The Ghosts of Gothard and the Headship Charismatics Still Haunt the ACNA

The new Most Rev. Steve Wood’s home diocese’s position on WO bears that out:

Bishop Wood’s position is more nuanced. The Anglican Diocese of the Carolinas Policy for Women in Order has supported the ordination of women as deacons and priests in the church, with the provisionĀ that women may not serve in the office of rector...

Alice Linsley a cultural anthropologist, former Episcopal priest who renounced her orders as a priest after extensive biblical scholarship, told VOL that the weird constraints placed on ordained women in Bishop Steve Wood’s diocese are the result of an unbiblical doctrine called “male headship.”

“Both women and men can be in authority, but not serve in the same roles. In the biblical texts, women of authority are not named as frequently as men of authority simply because the Hebrew were a caste of ruler-priests and women never served as priests. To be right believing means to uphold the received tradition in full. That tradition never involved females at the altar or men in the birthing chamber. Women and men have different roles in God’s plan and design.”

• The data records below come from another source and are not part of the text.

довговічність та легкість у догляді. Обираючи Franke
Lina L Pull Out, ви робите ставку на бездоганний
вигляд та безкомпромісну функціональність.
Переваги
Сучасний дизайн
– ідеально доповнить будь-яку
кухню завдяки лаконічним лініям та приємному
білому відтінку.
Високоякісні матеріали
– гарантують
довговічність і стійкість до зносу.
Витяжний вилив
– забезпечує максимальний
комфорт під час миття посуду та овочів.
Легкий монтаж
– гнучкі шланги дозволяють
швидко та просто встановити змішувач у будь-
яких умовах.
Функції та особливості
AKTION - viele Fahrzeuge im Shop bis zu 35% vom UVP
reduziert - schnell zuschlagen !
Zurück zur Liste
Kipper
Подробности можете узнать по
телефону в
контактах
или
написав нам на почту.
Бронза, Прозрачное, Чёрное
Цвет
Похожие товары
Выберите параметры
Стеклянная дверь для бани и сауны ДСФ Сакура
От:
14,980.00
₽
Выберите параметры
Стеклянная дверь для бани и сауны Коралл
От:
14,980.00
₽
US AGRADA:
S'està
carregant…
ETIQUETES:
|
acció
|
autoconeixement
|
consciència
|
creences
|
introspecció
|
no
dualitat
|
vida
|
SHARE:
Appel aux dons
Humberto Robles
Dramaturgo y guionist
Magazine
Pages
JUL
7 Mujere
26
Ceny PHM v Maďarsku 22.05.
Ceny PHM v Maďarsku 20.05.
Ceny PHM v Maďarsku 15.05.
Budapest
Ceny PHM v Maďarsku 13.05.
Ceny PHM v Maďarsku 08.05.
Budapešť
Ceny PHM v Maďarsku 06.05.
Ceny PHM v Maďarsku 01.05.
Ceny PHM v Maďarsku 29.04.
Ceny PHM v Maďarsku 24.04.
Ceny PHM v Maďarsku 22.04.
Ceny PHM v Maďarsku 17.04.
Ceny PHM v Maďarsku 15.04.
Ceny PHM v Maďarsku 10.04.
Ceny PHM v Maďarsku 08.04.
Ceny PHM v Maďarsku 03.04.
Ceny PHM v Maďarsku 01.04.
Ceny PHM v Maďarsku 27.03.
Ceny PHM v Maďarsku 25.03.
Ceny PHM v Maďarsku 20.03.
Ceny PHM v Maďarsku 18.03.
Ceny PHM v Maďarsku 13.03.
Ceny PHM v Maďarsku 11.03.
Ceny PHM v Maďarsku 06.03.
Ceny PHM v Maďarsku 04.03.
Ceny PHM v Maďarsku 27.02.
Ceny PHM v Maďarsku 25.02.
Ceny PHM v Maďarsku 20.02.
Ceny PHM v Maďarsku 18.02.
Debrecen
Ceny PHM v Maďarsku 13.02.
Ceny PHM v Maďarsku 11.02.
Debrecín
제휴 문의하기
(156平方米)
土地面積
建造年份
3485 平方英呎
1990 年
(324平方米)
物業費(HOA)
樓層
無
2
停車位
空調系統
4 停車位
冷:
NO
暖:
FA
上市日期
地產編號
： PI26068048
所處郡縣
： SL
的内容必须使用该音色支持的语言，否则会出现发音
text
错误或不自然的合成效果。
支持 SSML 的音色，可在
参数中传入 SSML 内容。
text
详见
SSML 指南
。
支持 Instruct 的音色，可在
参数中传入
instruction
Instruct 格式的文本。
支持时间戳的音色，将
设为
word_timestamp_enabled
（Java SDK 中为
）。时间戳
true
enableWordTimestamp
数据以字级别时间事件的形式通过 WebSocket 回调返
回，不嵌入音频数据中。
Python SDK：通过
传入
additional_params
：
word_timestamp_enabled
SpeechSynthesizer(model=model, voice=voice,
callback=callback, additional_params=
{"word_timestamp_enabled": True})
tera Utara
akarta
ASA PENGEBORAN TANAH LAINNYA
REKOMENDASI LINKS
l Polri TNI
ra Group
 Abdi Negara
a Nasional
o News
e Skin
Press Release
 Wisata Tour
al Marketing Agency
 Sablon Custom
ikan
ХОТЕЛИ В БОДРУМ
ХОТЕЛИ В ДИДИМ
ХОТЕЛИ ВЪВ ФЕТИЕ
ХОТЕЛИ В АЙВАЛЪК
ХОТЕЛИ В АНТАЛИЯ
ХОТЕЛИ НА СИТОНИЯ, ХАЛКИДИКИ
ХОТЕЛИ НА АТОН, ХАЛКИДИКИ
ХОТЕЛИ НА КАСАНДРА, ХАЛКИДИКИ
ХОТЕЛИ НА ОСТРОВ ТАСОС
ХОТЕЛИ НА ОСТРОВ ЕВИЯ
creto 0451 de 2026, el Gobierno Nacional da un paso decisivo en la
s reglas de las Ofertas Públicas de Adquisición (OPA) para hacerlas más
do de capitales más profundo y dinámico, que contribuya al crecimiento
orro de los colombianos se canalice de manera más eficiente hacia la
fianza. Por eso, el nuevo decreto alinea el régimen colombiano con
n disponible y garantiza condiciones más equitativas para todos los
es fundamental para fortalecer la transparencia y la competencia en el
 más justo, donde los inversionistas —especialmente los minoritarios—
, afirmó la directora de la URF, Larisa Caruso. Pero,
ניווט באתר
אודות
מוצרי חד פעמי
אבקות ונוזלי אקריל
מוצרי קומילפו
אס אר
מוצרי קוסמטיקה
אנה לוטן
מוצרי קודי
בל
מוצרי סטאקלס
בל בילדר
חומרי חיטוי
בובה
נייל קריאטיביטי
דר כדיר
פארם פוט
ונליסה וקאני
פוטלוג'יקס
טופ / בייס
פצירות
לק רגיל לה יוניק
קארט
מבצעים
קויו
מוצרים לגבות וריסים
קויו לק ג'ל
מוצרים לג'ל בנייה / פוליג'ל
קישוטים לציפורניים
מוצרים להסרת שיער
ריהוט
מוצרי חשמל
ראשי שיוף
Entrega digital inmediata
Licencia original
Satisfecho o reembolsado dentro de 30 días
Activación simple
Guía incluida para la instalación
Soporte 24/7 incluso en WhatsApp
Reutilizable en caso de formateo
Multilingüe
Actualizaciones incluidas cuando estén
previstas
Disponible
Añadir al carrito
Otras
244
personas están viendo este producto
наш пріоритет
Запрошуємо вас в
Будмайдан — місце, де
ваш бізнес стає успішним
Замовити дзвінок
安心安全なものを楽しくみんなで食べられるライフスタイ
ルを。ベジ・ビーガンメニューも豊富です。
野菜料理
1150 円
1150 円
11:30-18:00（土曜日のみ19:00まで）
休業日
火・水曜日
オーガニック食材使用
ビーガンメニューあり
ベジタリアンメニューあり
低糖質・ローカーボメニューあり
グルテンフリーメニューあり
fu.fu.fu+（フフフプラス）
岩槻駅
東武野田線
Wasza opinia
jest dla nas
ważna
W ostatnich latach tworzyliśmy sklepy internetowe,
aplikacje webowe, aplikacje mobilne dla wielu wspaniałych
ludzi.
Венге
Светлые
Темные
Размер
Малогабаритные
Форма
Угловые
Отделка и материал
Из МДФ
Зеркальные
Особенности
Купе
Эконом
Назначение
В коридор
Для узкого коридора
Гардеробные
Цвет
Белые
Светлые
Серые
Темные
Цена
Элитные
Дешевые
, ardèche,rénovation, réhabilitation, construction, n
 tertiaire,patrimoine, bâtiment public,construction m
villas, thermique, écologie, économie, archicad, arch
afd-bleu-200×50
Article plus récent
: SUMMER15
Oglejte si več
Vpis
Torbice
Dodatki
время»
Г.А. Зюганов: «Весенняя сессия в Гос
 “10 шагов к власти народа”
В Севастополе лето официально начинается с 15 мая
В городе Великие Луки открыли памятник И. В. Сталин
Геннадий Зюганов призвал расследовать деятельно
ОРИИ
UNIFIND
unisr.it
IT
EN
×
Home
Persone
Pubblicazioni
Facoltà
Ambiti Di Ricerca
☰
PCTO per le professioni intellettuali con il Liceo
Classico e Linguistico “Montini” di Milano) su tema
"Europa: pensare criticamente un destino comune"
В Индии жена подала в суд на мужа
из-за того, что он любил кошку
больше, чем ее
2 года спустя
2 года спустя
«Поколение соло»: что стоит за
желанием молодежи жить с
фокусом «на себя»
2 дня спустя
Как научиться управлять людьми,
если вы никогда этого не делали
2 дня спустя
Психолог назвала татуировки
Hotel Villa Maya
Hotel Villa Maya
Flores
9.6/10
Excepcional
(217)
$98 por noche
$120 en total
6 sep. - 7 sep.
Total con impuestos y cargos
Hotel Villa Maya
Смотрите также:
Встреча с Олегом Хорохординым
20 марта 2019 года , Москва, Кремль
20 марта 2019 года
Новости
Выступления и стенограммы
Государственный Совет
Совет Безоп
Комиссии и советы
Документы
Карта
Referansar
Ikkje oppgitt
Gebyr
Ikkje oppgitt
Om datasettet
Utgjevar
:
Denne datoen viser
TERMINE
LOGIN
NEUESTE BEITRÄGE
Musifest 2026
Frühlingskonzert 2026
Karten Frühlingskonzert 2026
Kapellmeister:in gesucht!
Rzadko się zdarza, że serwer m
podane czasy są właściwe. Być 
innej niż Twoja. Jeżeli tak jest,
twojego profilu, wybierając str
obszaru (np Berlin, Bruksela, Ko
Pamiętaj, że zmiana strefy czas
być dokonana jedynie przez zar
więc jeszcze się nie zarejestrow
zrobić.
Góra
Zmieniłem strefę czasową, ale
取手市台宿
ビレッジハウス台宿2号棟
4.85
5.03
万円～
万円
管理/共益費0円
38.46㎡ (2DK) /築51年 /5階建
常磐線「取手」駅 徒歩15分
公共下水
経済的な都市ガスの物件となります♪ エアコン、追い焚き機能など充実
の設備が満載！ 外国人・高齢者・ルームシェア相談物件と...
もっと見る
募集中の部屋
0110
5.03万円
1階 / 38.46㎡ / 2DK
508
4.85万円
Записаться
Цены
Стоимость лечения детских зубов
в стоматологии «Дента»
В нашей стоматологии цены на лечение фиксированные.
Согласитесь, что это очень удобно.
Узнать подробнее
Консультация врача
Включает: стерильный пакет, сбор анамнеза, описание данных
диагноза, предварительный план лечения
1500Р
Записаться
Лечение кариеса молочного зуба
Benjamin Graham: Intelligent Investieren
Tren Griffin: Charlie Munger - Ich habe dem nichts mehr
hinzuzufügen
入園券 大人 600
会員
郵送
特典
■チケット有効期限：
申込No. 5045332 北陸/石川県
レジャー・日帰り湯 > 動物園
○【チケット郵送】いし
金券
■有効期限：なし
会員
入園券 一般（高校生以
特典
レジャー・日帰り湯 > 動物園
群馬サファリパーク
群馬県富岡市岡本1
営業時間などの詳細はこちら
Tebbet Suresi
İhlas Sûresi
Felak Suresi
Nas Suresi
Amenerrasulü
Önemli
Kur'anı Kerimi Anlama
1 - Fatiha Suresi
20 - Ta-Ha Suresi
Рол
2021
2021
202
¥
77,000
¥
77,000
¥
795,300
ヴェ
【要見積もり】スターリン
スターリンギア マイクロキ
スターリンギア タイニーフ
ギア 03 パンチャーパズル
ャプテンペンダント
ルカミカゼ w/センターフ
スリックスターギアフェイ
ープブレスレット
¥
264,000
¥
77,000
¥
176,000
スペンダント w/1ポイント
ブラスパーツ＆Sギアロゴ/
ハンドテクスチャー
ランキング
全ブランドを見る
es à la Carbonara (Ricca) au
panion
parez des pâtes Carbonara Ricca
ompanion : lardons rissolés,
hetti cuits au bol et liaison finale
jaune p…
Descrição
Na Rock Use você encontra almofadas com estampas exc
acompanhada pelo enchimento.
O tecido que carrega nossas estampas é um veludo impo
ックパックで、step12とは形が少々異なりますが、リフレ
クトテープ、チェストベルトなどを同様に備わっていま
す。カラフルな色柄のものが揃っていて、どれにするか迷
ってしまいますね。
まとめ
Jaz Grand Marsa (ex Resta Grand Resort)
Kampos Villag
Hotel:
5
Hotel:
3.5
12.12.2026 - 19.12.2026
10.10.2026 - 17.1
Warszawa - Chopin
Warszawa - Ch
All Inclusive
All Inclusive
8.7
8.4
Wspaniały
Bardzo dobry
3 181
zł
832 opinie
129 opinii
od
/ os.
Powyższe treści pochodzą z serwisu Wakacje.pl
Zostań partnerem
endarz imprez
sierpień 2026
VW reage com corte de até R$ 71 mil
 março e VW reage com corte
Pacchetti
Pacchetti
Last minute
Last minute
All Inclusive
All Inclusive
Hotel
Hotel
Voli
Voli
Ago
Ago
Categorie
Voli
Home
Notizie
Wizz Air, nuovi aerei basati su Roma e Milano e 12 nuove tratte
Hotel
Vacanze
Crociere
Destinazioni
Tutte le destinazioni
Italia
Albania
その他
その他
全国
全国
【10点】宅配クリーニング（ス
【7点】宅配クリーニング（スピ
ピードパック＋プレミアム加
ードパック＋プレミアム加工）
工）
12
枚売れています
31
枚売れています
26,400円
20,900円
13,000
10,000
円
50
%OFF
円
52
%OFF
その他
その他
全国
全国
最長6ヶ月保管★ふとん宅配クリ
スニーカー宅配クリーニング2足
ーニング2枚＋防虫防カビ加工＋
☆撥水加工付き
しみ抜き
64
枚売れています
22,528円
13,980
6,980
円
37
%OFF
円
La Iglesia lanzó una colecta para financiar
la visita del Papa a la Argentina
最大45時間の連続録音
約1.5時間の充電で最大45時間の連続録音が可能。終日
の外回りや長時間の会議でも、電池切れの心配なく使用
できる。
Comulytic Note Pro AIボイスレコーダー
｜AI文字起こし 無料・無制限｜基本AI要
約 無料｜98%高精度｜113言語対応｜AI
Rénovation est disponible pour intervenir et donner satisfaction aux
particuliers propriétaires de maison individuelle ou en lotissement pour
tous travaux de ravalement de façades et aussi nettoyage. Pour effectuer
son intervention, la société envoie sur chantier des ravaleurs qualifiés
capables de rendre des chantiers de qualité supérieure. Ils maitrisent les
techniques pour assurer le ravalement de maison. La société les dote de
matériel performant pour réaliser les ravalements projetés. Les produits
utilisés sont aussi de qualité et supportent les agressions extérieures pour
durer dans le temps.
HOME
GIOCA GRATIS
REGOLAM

If you hear anyone talking about headship in a Christian church, you can be sure that the ultimate source of that is the one and only Bill Gothard, who made it a cornerstone of his teaching in the 1970’s. It’s been taken up in unlikely places like the Southern Baptist Convention. It was also the wellspring for the “Shepherding Movement” amongst Charismatics (Catholic and Protestant) in the same era, and that got a smackdown from none other than Pat Robertson. But the itch to be “in authority” has if anything gotten worse since that time, as evidenced by the NAR and even the ACNA’s decidedly undemocratic structure.

The most serious problem is that, in a chruch with an episcopal structure like the ACNA, the whole concept of the priesthood that goes with this is unBiblical. The desire to be a “fourth Rome” surfaces in things such as the conclave they recently had. I think some of the motivation for that stems from the idea that “the Episcopal church apostacised, the RCC didn’t,” but some of us saw the likes of the current Occupant coming.

The quoted article also notes the following:

There were Hebrew women of authority. Line of descent was traced through high-status wives, especially the cousin brides. Residential arrangements included neolocal, avunculocal, matrilocal, and patrilocal, and the biblical data reveals that the responsibilities and rights of males and females were balanced, yet distinct.

As a Palm Beacher, the whole concept of “high-status wives” ordering around men of lower status is a natural one. Pity the thought that the ACNA is that bourgeois!